Вероника в два шага оказалась около неё и положила ладонь на прохладную металлическую ручку. Замерла на миг.
Сейчас она войдёт в комнату своего бывшего одноклассника. Парня, которого не видела с выпускного. У которого была какая-то своя жизнь…
«Соберись», – приказала себе.
И собралась. Мягким, но сильным движением повернула ручку. Раздался негромкий стон пружины, и Вероника вновь обмерла. Кровь отхлынула от лица.
– …вот, это мы с ним в детский центр ходили, видите? День рождения у него был. Отец ругался ещё, мол, ну что ты сидишь – на поминках веселее сидят…
Послышались всхлипывания.
– И… Извините…
– Ничего-ничего, я всё понимаю.
– Я сейчас. Умоюсь. Подождите, пожалуйста.
Чёрт!
Вряд ли Нина Фёдоровна будет умываться в кухне, при постороннем. Она пойдёт в ванную. А значит, сначала выйдет в прихожую и увидит Веронику, застывшую возле двери в комнату её сына. Здрасьте.
Вот теперь пути назад уже точно не было.
Вероника толкнула дверь. На секунду ей показалось, что та не откроется, что она заперта. Но – нет, просто дверь разбухла и плотно прилегала к косяку.

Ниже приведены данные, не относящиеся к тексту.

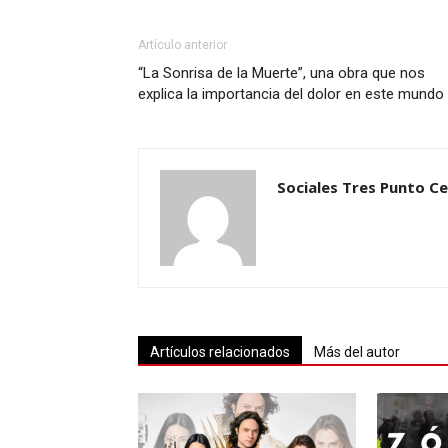
Artículo anterior
“La Sonrisa de la Muerte”, una obra que nos
explica la importancia del dolor en este mundo
Sociales Tres Punto C
Artículos relacionados
Más del autor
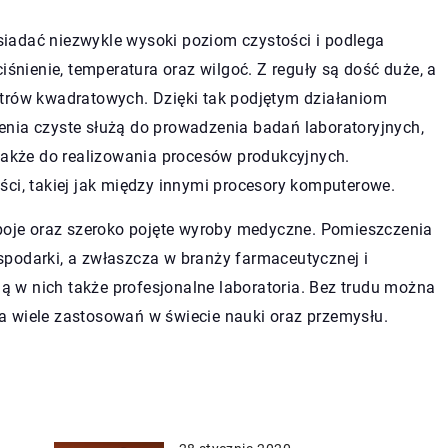
iadać niezwykle wysoki poziom czystości i podlega
iśnienie, temperatura oraz wilgoć. Z reguły są dość duże, a
etrów kwadratowych. Dzięki tak podjętym działaniom
enia czyste służą do prowadzenia badań laboratoryjnych,
kże do realizowania procesów produkcyjnych.
ści, takiej jak między innymi procesory komputerowe.
apoje oraz szeroko pojęte wyroby medyczne. Pomieszczenia
podarki, a zwłaszcza w branży farmaceutycznej i
ją w nich także profesjonalne laboratoria. Bez trudu można
a wiele zastosowań w świecie nauki oraz przemysłu.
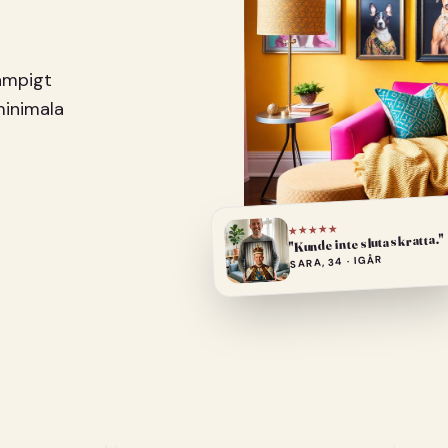
pampigt
minimala
★★★★★
"Kunde inte sluta skratta."
SARA, 34 · IGÅR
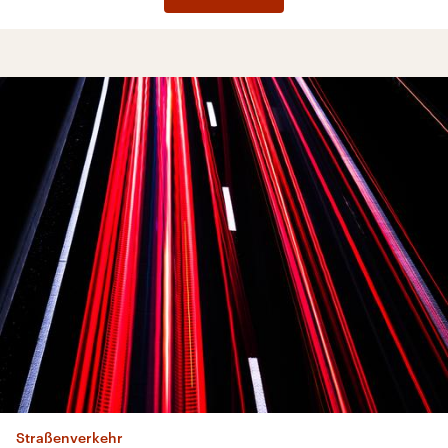
05:51 Minuten
Sachbuch „Öffentliche Kunstfreiheit“
Kunst darf (fast) alles
07:17 Minuten
Hörstück über graphische Notation
A Treatise Remix
49:11 Minuten
Straßenverkehr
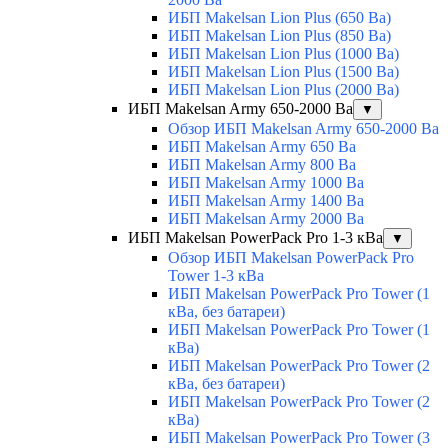
ИБП Makelsan Lion Plus (650 Ва)
ИБП Makelsan Lion Plus (850 Ва)
ИБП Makelsan Lion Plus (1000 Ва)
ИБП Makelsan Lion Plus (1500 Ва)
ИБП Makelsan Lion Plus (2000 Ва)
ИБП Makelsan Army 650-2000 Ва
▼
Обзор ИБП Makelsan Army 650-2000 Ва
ИБП Makelsan Army 650 Ва
ИБП Makelsan Army 800 Ва
ИБП Makelsan Army 1000 Ва
ИБП Makelsan Army 1400 Ва
ИБП Makelsan Army 2000 Ва
ИБП Makelsan PowerPack Pro 1-3 кВа
▼
Обзор ИБП Makelsan PowerPack Pro
Tower 1-3 кВа
ИБП Makelsan PowerPack Pro Tower (1
кВа, без батареи)
ИБП Makelsan PowerPack Pro Tower (1
кВа)
ИБП Makelsan PowerPack Pro Tower (2
кВа, без батареи)
ИБП Makelsan PowerPack Pro Tower (2
кВа)
ИБП Makelsan PowerPack Pro Tower (3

Открылась с еле слышным звуком, который утонул в звуке шагов.
Скользнув внутрь, Вероника повернулась и как могла осторожно вернула ручку в исходное положение. После чего прикрыла дверь, не захлопывая. Этот звук женщина бы точно услышала.
В прихожей щёлкнул выключатель, открылась и закрылась дверь в ванную. Зашумела вода. Всё, можно немного расслабиться.
Вероника толкнула дверь, и язычок замка скользнул в паз. Огляделась. Машинально усмехнулась.
Комната была воплощённым стереотипом. Мятые футболки и скомканные носки валялись на полу, висели на приоткрытой дверце шкафа. На стенах плакаты с нескромно одетыми большеглазыми анимешными красотками. Постер с «My little pony». На столе несколько мятых упаковок от «Эм энд эмс», пустые банки из-под колы.
Кровать заправлена как попало, посередине под покрывалом образовался горб из одеяла.
А господствующее место занимал компьютер. Он даже не был выключен – системник таинственно гудел кулерами, а монитор подмигивал синим светодиодом, намекая, что готов к подвигам, только тронь мышку.